*Work task:*
Going through the data below, copy out each line where the word "Awareness" shows up.

++++

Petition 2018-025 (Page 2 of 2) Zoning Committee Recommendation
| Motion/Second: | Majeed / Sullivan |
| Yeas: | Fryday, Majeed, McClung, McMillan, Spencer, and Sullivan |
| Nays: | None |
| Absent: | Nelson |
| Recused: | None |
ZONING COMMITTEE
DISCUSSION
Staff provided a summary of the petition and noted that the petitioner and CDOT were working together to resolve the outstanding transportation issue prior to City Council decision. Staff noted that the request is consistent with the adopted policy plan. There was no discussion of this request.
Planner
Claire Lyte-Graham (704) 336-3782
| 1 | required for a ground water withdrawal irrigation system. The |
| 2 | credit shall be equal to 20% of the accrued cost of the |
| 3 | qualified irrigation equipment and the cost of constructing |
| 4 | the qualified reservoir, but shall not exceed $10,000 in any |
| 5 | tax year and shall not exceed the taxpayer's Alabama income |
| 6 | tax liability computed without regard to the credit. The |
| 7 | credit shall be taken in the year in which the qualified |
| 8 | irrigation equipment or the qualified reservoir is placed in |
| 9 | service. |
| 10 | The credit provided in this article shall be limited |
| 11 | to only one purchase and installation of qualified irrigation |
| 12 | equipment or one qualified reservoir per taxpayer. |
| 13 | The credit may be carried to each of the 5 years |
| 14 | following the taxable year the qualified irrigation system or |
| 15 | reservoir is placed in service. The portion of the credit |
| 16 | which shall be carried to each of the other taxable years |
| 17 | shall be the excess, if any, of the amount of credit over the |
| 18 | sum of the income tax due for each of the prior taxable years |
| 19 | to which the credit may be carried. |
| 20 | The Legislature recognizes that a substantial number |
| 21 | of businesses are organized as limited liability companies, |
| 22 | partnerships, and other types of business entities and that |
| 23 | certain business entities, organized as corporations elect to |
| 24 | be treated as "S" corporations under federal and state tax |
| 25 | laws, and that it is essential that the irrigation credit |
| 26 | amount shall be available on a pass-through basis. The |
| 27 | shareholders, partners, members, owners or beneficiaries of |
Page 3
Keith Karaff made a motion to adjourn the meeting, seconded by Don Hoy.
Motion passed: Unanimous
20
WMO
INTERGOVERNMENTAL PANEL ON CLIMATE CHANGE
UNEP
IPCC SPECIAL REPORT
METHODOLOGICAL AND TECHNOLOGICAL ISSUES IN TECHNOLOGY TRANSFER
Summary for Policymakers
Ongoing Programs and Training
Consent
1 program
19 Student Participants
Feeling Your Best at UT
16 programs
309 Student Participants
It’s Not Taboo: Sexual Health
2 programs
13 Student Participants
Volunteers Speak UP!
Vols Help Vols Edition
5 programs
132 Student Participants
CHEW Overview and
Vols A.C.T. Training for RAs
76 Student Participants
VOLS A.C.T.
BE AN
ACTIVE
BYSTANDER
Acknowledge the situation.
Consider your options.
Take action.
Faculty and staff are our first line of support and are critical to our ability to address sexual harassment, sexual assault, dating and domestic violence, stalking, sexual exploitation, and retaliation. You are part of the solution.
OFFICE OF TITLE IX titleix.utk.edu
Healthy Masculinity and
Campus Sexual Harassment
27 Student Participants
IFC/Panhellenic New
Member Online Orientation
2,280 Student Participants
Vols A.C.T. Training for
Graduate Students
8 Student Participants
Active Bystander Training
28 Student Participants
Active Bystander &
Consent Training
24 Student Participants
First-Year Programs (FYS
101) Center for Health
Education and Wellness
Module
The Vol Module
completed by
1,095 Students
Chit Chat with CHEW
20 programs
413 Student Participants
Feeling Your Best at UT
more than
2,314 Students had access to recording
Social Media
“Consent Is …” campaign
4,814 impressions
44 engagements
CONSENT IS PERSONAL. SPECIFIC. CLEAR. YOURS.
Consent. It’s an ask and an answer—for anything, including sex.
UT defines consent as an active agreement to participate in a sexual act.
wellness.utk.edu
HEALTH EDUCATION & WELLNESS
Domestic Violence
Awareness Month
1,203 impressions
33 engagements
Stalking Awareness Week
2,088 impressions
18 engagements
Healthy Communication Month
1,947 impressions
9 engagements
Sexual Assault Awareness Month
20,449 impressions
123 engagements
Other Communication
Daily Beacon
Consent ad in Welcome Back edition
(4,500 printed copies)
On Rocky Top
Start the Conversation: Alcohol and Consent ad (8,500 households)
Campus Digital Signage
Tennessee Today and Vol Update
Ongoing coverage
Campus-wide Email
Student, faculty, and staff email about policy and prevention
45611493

++++

*Answer section:*
Awareness Month
Stalking Awareness Week
Sexual Assault Awareness Month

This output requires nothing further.